── GIVEN PASSAGE
The training of our GCN-based self-supervised method is independent with the RL model and will stop when the loss reaches stable. Moreover, for a specific batch of users and items, when the relations of them changes, we can utilize Equation (3) to update the neural network and their embeddings for this batch locally. After propagating with L layers, we can obtain \( {\bf \textrm {u}}^{(L)}_m \) and \( {\bf \textrm {v}}^{(L)}_n \) as the important foundation for clustering and the construction of state and action.

To better illustrate the superiority of integrating textual information, we pick a real user (with ID: A2P49WD75WHAG5) in the Amazon Digital Music dataset (one of the datasets we used in the experiments) to illustrate how the text could benefit our recommendation process. As shown in Figure 3, the left scatter graph shows the distribution of the interacted items’ embeddings obtained by Matrix Factorization (MF) without textual information, and the right scatter graph shows the same items’ embeddings obtained by Self-supervised Graph (SG) representation learning method with textual information (the category information). We utilize the widely used principal component analysis [12] to reduce the dimension of the above-mentioned embeddings to two dimensions. We can observe that the relative distance between 2,365 (“Gia”) and 2,607 (“Eighteen Visions”) is much shorter than that between 2,365 and 2,464 (“Fijacion Oral”) in the left scatter graph, while an opposite result can be observed in the right scatter graph. By carefully screening the category information of these three items, we can conclude that 2,365 is more similar to 2,464 rather than 2,607, and hence should be more closer to 2,464 in the visualized embedding graph. This demonstrates the effectiveness of integrating textual information for better embedding learning.

Fig. 3.
────
── LISTED ENTRIES
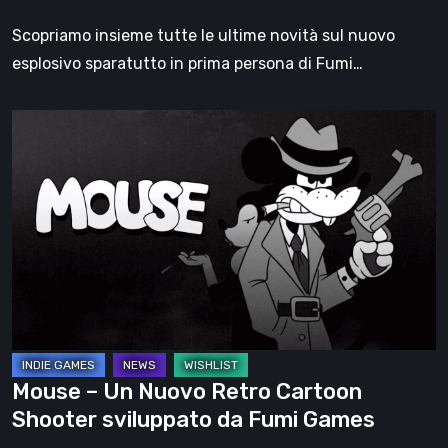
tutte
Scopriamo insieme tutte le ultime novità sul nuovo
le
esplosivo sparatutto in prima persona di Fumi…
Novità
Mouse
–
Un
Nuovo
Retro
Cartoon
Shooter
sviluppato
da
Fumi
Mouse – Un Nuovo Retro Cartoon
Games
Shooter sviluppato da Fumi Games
────
── LISTED ENTRIES
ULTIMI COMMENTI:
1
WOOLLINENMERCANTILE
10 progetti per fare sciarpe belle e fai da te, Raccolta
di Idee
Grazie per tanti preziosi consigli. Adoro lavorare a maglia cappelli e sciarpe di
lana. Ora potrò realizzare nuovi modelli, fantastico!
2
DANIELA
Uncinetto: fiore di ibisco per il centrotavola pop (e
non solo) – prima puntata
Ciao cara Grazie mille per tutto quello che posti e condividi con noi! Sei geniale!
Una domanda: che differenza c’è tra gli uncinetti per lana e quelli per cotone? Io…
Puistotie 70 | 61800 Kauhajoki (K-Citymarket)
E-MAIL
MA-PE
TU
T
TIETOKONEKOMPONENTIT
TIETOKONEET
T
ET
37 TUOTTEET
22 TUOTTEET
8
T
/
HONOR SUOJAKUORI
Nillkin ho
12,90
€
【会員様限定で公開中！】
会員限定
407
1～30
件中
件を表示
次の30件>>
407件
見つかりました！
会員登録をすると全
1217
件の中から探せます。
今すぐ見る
────
[COMPLETE THE FOLLOWING]
A - In the recommendation passage, which method is used to reduce the embeddings to two dimensions?
B - Please update the recommendation passage from "The training of" to "state and action.", putting "representations" wherever "embeddings" appears.

[SOLUTIONS]
A - Principal component analysis

B -
The training of our GCN-based self-supervised method is independent with the RL model and will stop when the loss reaches stable. Moreover, for a specific batch of users and items, when the relations of them changes, we can utilize Equation (3) to update the neural network and their representations for this batch locally. After propagating with L layers, we can obtain \( {\bf \textrm {u}}^{(L)}_m \) and \( {\bf \textrm {v}}^{(L)}_n \) as the important foundation for clustering and the construction of state and action.